* **WHAT YOU WILL DO**: Please return every line from the entries that has the string "down" in it.

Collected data

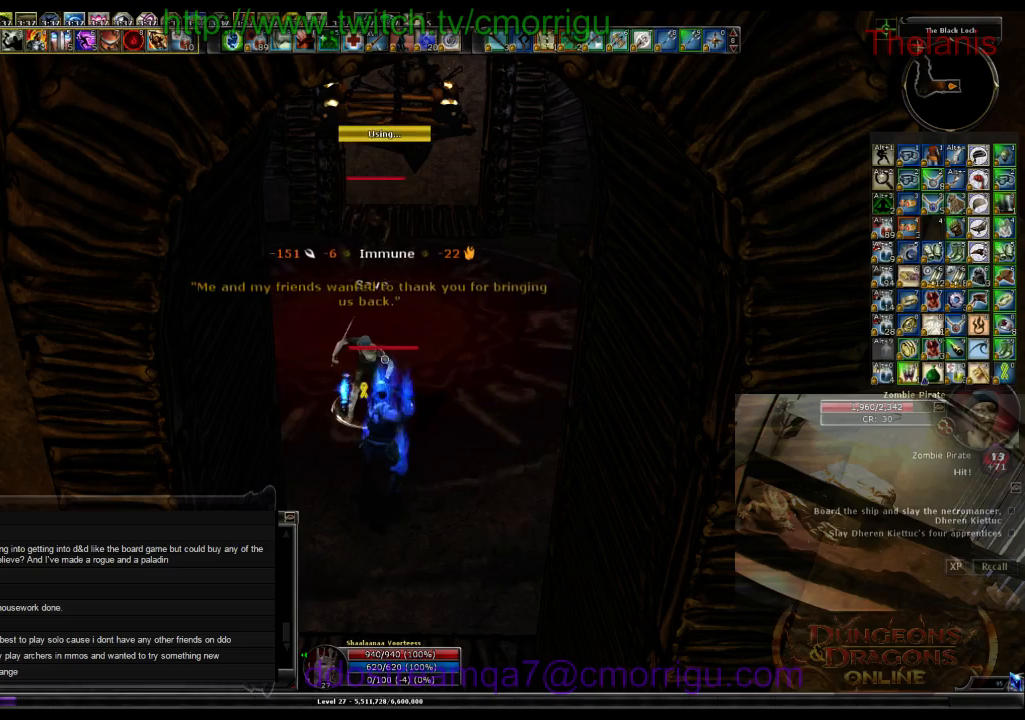
{"keys": [], "events": []}
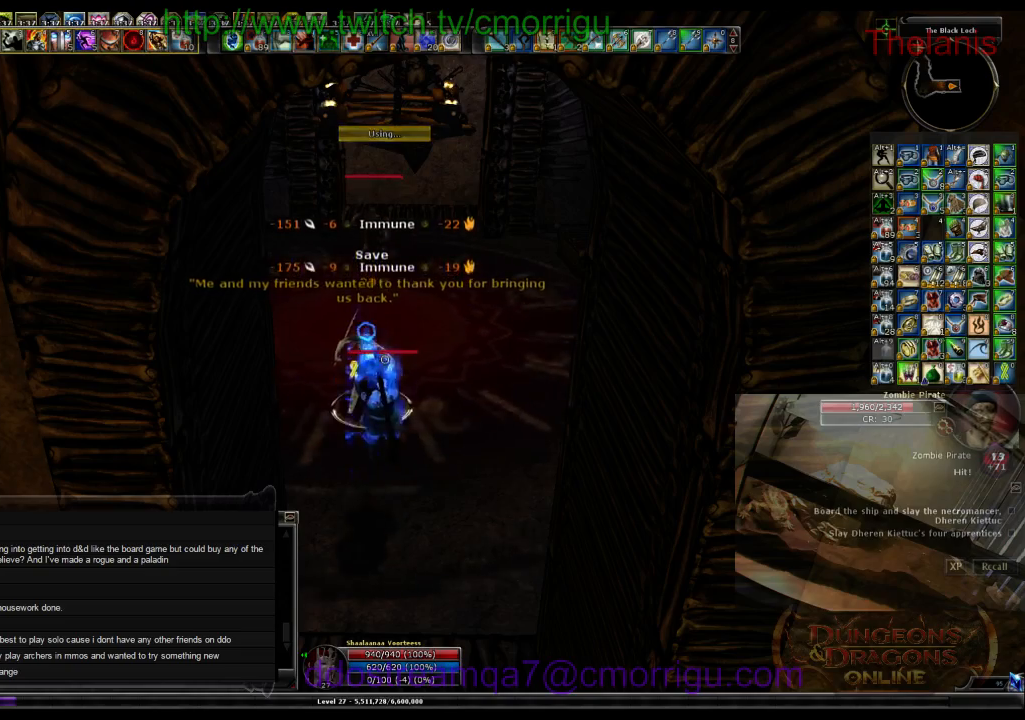
{"keys": [], "events": [[267, "1", "down"], [467, "1", "up"]]}
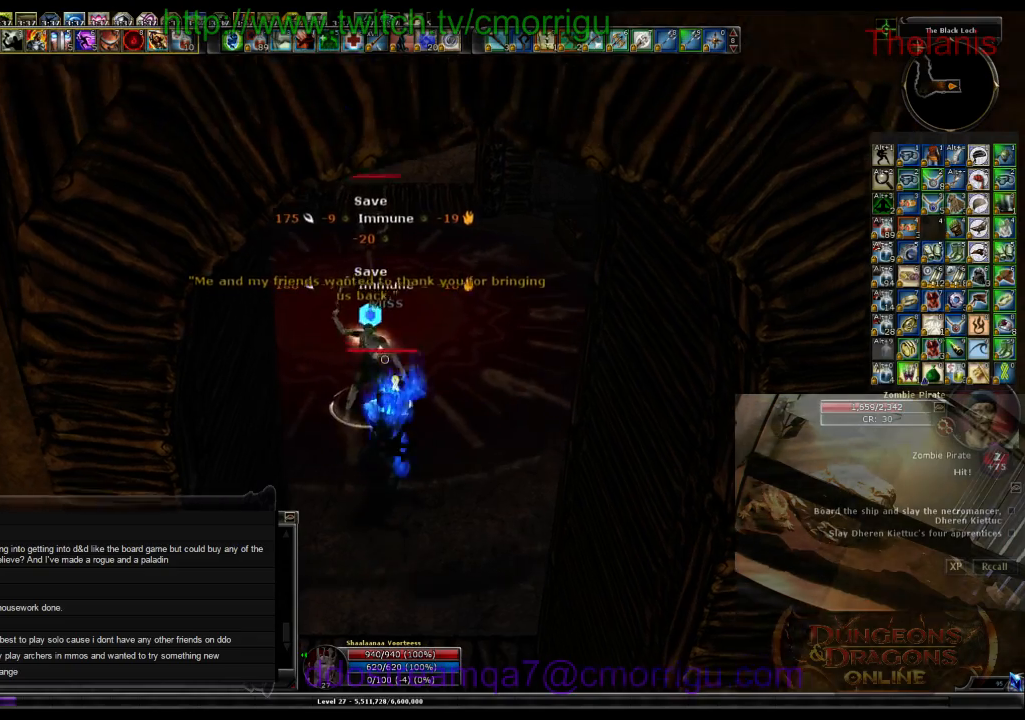
{"keys": ["2"], "events": [[367, "2", "down"]]}
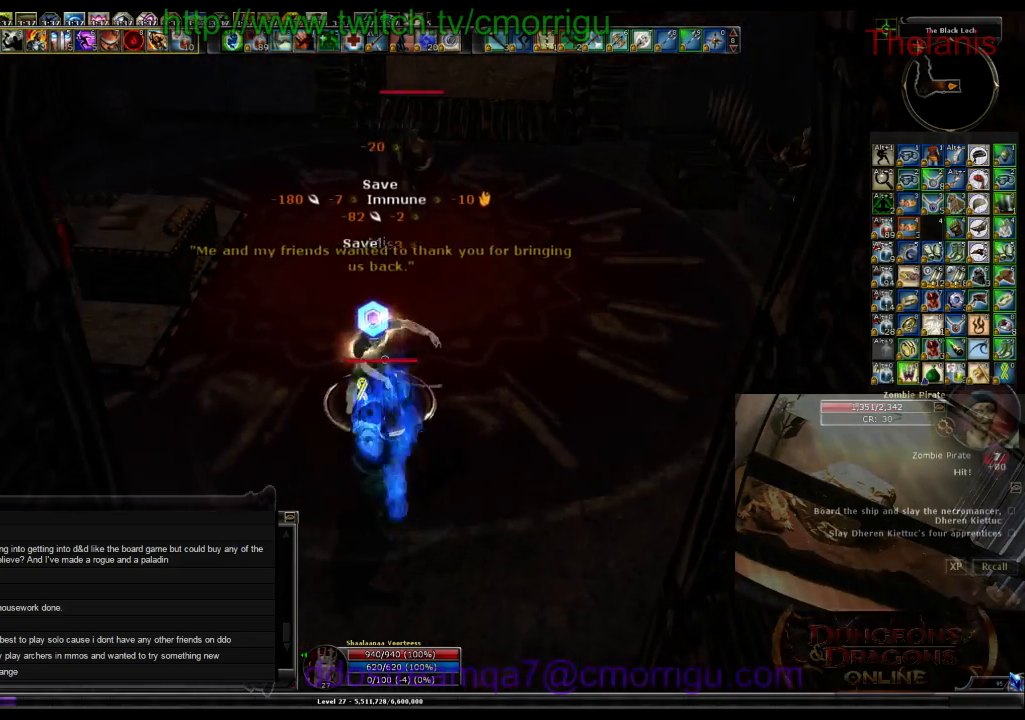
{"keys": ["w"], "events": [[33, "2", "up"], [267, "d", "down"], [367, "w", "down"], [500, "d", "up"]]}
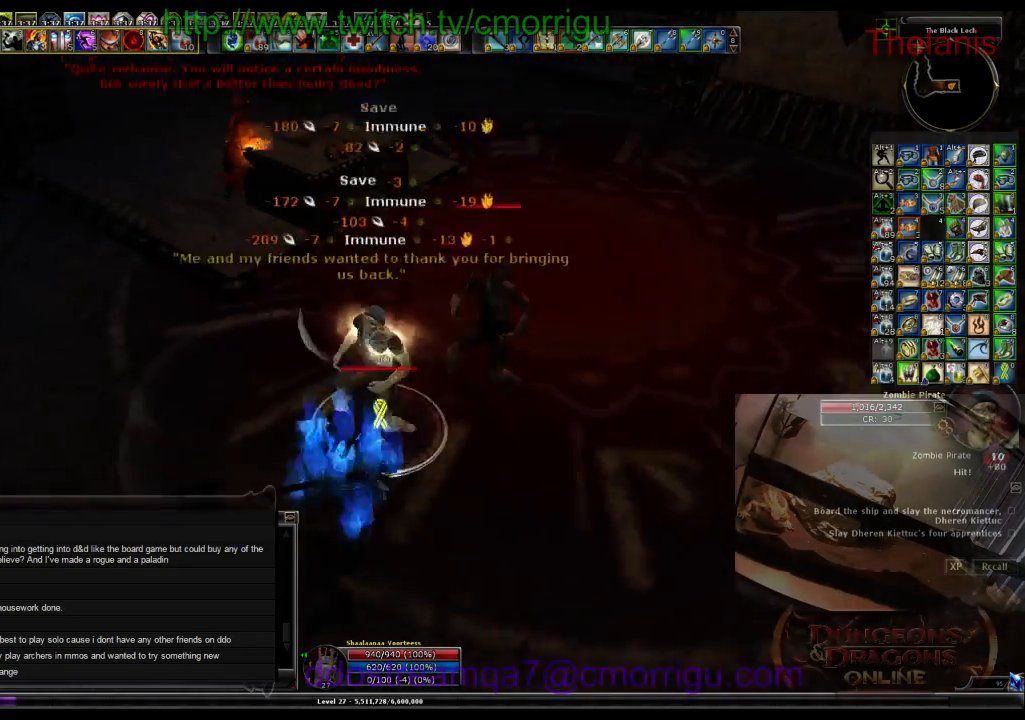
{"keys": [], "events": [[33, "w", "up"]]}
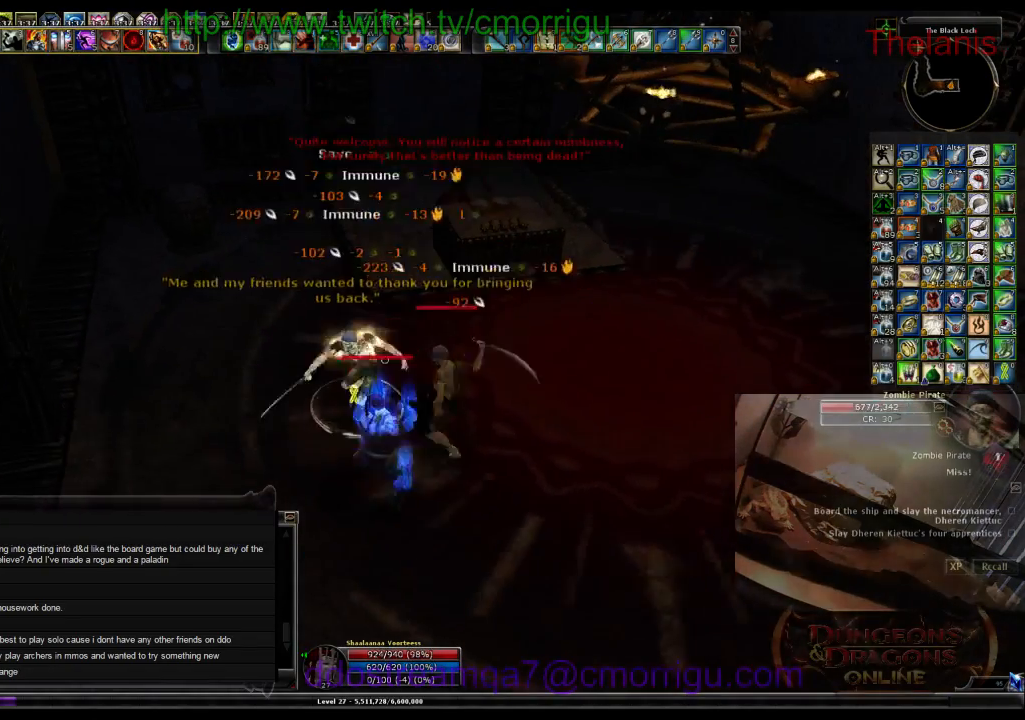
{"keys": [], "events": []}
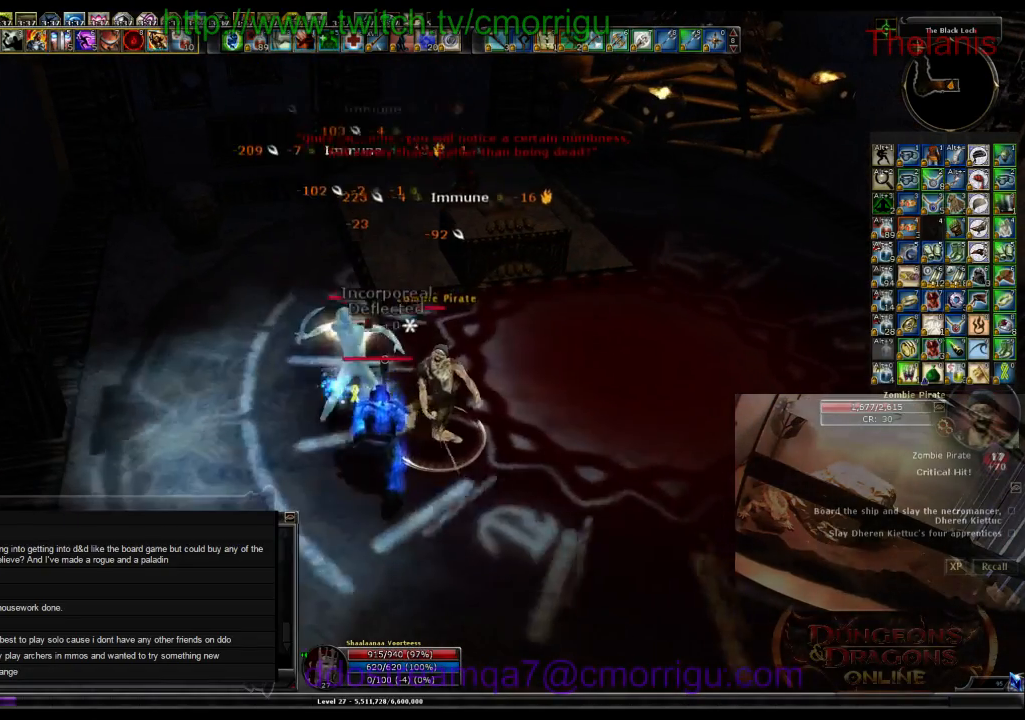
{"keys": ["1"], "events": [[367, "1", "down"]]}
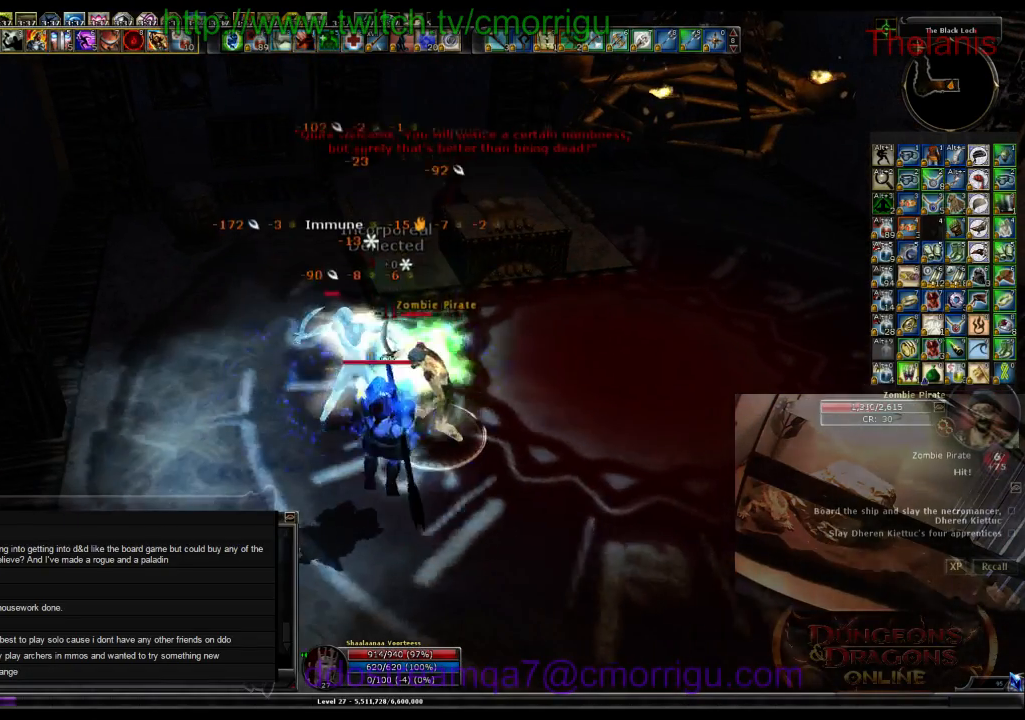
{"keys": ["2"], "events": [[33, "1", "up"], [400, "2", "down"]]}
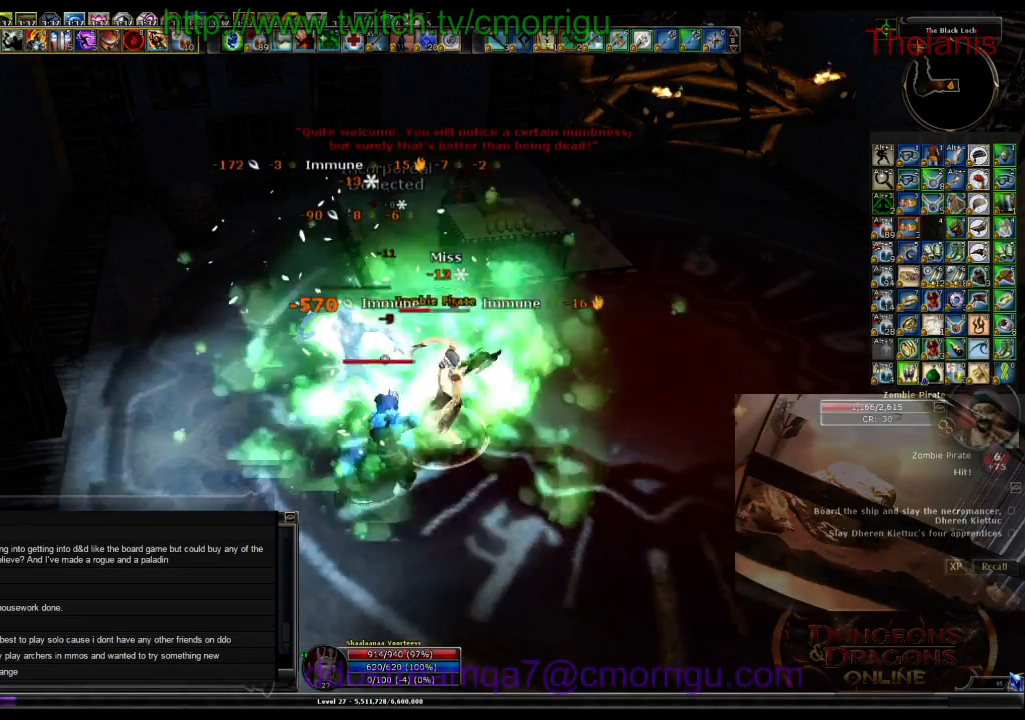
{"keys": [], "events": [[133, "2", "up"]]}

* **WRITTEN ANSWER**:
{"keys": [], "events": [[267, "1", "down"], [467, "1", "up"]]}
{"keys": ["2"], "events": [[367, "2", "down"]]}
{"keys": ["w"], "events": [[33, "2", "up"], [267, "d", "down"], [367, "w", "down"], [500, "d", "up"]]}
{"keys": ["1"], "events": [[367, "1", "down"]]}
{"keys": ["2"], "events": [[33, "1", "up"], [400, "2", "down"]]}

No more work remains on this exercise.